Por Claudio Viegas, ex-Prefeito e atual Conselheiro Comunitário

O projeto de Lei Complementar 69/2020, que se encontra em discussão na Câmara Legislativa do DF, mostra mais uma vez o Governo do Distrito Federal tentando desrespeitar linhas importantes do Memorial da Cidade de Brasília, desenhado por Lúcio Costa em 1960.

Historicamente, nos sonhos de uma nova civilização, os pioneiros tinham como meta a manutenção da vida biológica na formação artificial do Lago Paranoá. Suas águas, estampariam a mansidão e a luminosidade da abóbada celeste, compondo uma homogeneidade panorâmica da nova cidade que despontava no meio do cerrado brasileiro. Cenário de harmônica beleza, de construções se irradiando no espelho d´água, mantendo uma permanente serenidade e bucólica visão da capital do Brasil. Não havendo rios caudalosos e nem a paisagem do mar, os cartões postais deveriam necessariamente dar ao conjunto arquitetônico uma visão de grande expansão visual em suas linhas de horizonte, e a garantia de preservação do meio ambiente.

Infelizmente, neste momento, a visão romântica projetada, corre o risco de ser irremediavelmente destruída. Há falta de um diálogo imaginativo, entre os técnicos que comandam a Secretaria de Desenvolvimento e Urbanismo do DF e os moradores de Brasília. Há 5 anos que se criam áreas de atrito e competição entre os setores empresariais e os moradores, pela tentativa incompreensível de descaracterização do projeto pioneiro. Inédito, em comparação com outras capitais mundiais. Nesse contexto, salva-se apenas a área central, determinada por diretrizes acordadas na inserção de Patrimônio Mundial da Humanidade.

O Lago Paranoá, que une o Plano Piloto aos setores habitacionais das margens opostas desse contexto urbanístico, se vê ameaçado constantemente, pelas tentativas governamentais de intervenção imobiliária, estranhas à condição primária de habitação unifamiliar – historicamente, a expansão desses setores sempre respeitou a condição de permeabilidade do solo, pelo conceito de áreas verdes entremeadas com habitações individuais. Longe da poluição sonora e industrial. 

Infelizmente, essa interminável revisão da Lei de Uso e Ocupação do Solo (LUOS), burla esse conceito de cidade jardim, dando margem a investidas imobiliárias desfavoráveis aos bairros Lago Sul e Lago Norte, ao tentar inserir em seus domínios empresas comerciais e até industriais. Essas modificações poderão acarretar, num futuro próximo, uma desestrutura urbana irreversível e caótica. Ignora-se também o ciclo das águas, desprotegendo as nascentes inseridas nas Áreas de Patrimônio Ambiental (APAs) que se espraiam nos projetos dos bairros Taquari e ParkWay, tão bem definidas na Lei de Zoneamento Ecológico Econômico do DF (ZEE) .

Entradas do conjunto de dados
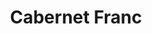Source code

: ---
layout: wine
type: red
title: Cabernet Franc
image: red/cabernetfranc.jpg
meta: Cabernet Franc is a black-skinned French grape variety grown in most wine producing nations. The variety is most famously known as the third grape of Bordeaux and can be found in many of the world’s top Bordeaux blend wines. Cabernet Franc most commonly appears in blended red wines, where it adds herbaceous accents of tobacco and dark spice. 
price: $25.00
---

Instrução de trabalho 1 >> Duplique sem alterações a parte do trecho sobre o Lago Paranoá que vai de "O Lago Paranoá, que" a "sonora e industrial.".
Instrução de trabalho 2 >> Reúna todas as linhas dos registros em que aparece a palavra "wine".
O trecho e os registros não têm nenhuma relação entre si.

Sua solução 1 >>
O Lago Paranoá, que une o Plano Piloto aos setores habitacionais das margens opostas desse contexto urbanístico, se vê ameaçado constantemente, pelas tentativas governamentais de intervenção imobiliária, estranhas à condição primária de habitação unifamiliar – historicamente, a expansão desses setores sempre respeitou a condição de permeabilidade do solo, pelo conceito de áreas verdes entremeadas com habitações individuais. Longe da poluição sonora e industrial.

Sua solução 2 >>
layout: wine
meta: Cabernet Franc is a black-skinned French grape variety grown in most wine producing nations. The variety is most famously known as the third grape of Bordeaux and can be found in many of the world’s top Bordeaux blend wines. Cabernet Franc most commonly appears in blended red wines, where it adds herbaceous accents of tobacco and dark spice. 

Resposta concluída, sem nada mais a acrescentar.